▶ [Task requirements]:
In the records below, can you render the lines between the one holding "En Idurgo Capeans sabemos que el cuchillo es" and the one holding "seleccionar un tipo u otro.", inclusive, as a numbered list with blank lines left out?

+++ Information provided +++

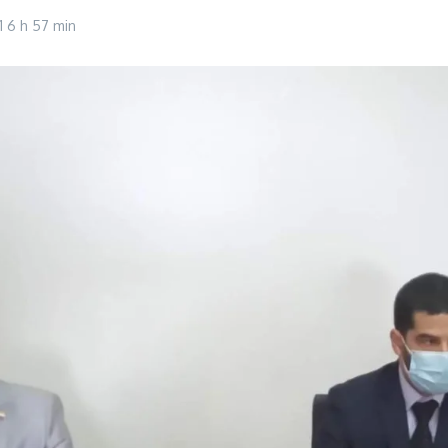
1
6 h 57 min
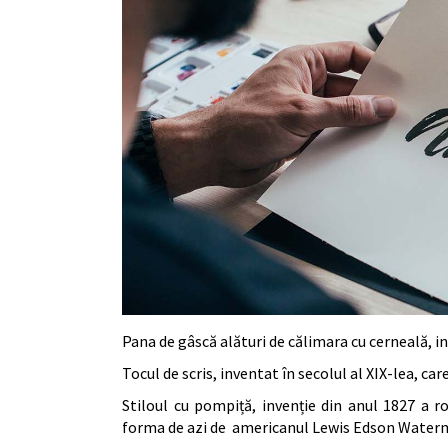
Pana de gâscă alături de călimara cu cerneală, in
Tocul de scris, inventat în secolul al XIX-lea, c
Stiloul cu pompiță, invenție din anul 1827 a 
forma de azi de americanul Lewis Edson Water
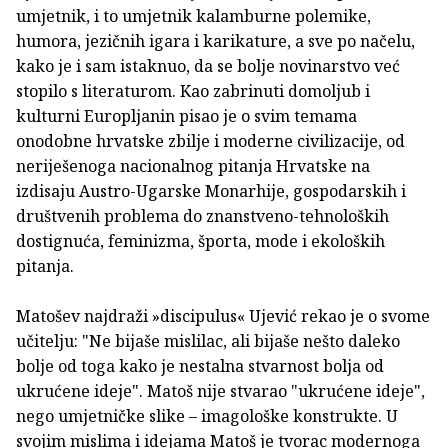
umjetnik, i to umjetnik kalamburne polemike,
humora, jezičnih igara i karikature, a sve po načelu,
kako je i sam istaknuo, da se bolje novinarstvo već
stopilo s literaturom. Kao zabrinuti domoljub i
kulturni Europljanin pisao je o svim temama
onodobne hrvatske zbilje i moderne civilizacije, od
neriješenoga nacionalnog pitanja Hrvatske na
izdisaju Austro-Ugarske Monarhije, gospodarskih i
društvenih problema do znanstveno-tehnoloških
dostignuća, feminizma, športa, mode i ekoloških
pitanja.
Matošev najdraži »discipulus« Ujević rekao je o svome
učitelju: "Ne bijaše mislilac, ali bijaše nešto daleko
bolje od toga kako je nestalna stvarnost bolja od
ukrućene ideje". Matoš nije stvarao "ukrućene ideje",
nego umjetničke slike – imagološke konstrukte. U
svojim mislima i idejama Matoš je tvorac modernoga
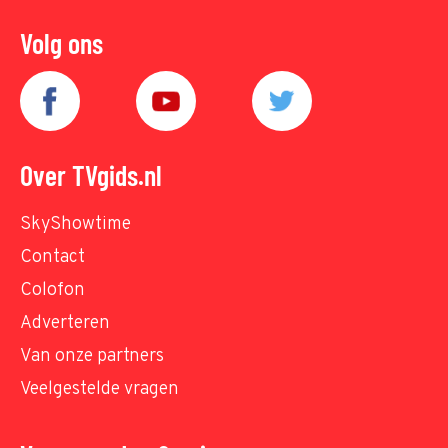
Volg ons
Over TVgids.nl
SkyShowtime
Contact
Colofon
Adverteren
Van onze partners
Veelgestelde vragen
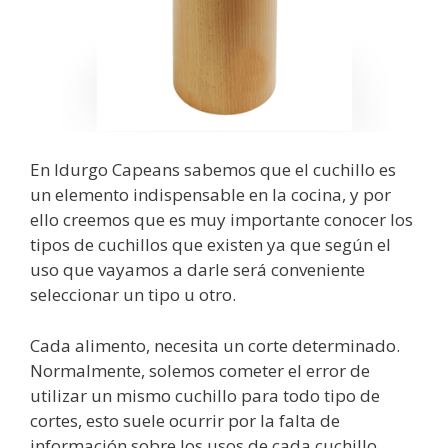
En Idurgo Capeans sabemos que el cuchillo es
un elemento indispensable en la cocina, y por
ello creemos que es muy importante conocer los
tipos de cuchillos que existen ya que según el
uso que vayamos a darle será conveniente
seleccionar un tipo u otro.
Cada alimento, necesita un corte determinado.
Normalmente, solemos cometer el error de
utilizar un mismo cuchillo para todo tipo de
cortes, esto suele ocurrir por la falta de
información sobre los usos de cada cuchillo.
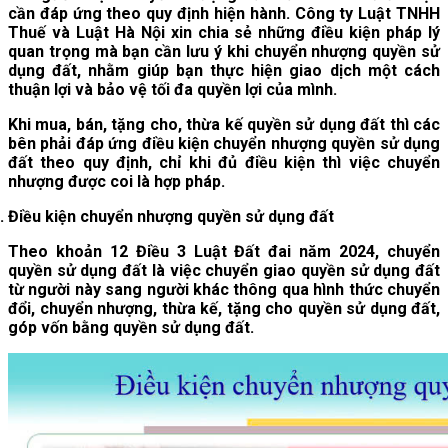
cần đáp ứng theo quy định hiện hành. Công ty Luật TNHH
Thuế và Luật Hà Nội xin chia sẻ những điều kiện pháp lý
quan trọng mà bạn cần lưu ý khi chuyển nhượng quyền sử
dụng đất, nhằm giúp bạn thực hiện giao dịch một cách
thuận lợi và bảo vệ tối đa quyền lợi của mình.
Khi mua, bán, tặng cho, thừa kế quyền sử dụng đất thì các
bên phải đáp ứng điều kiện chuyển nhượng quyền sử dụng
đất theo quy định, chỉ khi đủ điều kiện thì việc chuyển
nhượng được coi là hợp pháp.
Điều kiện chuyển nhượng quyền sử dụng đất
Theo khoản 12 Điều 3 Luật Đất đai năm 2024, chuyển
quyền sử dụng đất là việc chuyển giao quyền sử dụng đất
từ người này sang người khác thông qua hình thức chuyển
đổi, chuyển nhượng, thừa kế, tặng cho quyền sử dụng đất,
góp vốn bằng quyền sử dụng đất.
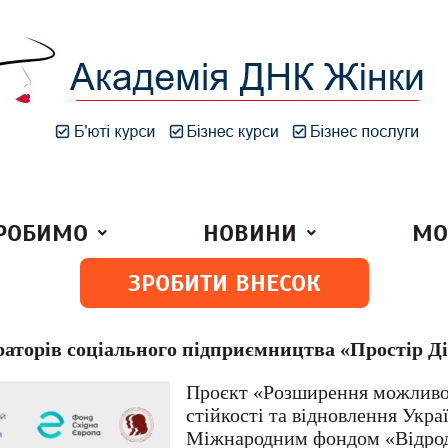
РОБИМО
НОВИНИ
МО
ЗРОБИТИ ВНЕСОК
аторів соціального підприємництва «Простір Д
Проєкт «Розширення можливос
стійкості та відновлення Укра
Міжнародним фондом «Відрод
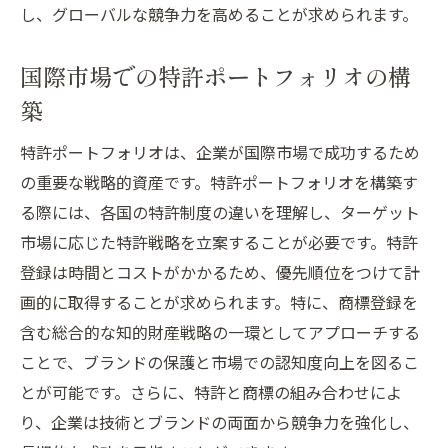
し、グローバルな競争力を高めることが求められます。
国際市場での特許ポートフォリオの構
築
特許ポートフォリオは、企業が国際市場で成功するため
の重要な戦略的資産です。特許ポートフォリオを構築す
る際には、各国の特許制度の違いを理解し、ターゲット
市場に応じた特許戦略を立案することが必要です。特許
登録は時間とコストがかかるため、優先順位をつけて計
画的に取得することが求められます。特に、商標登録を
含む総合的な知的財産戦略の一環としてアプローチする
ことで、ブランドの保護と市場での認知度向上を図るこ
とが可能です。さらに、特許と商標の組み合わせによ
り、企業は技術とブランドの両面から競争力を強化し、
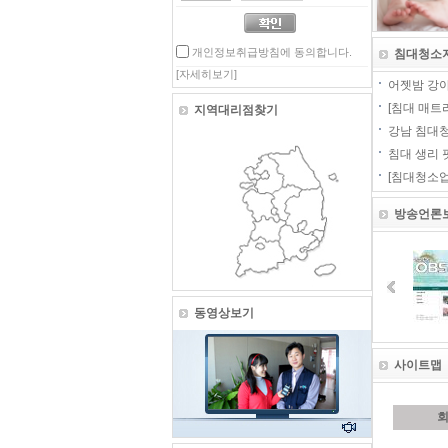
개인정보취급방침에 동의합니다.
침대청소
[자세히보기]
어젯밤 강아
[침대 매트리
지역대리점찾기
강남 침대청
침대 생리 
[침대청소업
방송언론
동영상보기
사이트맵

+++
+++ Information provided +++

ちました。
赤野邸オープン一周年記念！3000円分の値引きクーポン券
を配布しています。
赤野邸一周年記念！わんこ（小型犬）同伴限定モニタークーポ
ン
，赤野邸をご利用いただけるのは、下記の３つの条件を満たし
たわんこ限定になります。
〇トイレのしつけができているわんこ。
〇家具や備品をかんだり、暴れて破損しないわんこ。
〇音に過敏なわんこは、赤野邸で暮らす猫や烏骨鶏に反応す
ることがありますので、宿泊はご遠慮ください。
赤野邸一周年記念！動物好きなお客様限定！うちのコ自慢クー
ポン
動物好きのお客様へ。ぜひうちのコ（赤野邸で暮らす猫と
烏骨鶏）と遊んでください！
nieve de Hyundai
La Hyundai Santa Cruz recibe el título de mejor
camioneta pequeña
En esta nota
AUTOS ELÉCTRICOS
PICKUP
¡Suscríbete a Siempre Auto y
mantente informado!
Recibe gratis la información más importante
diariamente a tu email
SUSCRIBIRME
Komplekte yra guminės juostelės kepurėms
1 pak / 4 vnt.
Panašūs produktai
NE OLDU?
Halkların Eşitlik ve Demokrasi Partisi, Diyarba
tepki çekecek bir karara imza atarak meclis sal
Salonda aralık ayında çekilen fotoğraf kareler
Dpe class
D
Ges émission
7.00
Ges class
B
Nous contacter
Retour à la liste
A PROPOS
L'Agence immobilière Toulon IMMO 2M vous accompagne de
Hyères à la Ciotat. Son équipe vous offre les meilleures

+++

▶ [Result of the task]:
1. En Idurgo Capeans sabemos que el cuchillo es
2. un elemento indispensable en la cocina, y por
3. ello creemos que es muy importante conocer los
4. tipos de cuchillos que existen ya que según el
5. uso que vayamos a darle será conveniente
6. seleccionar un tipo u otro.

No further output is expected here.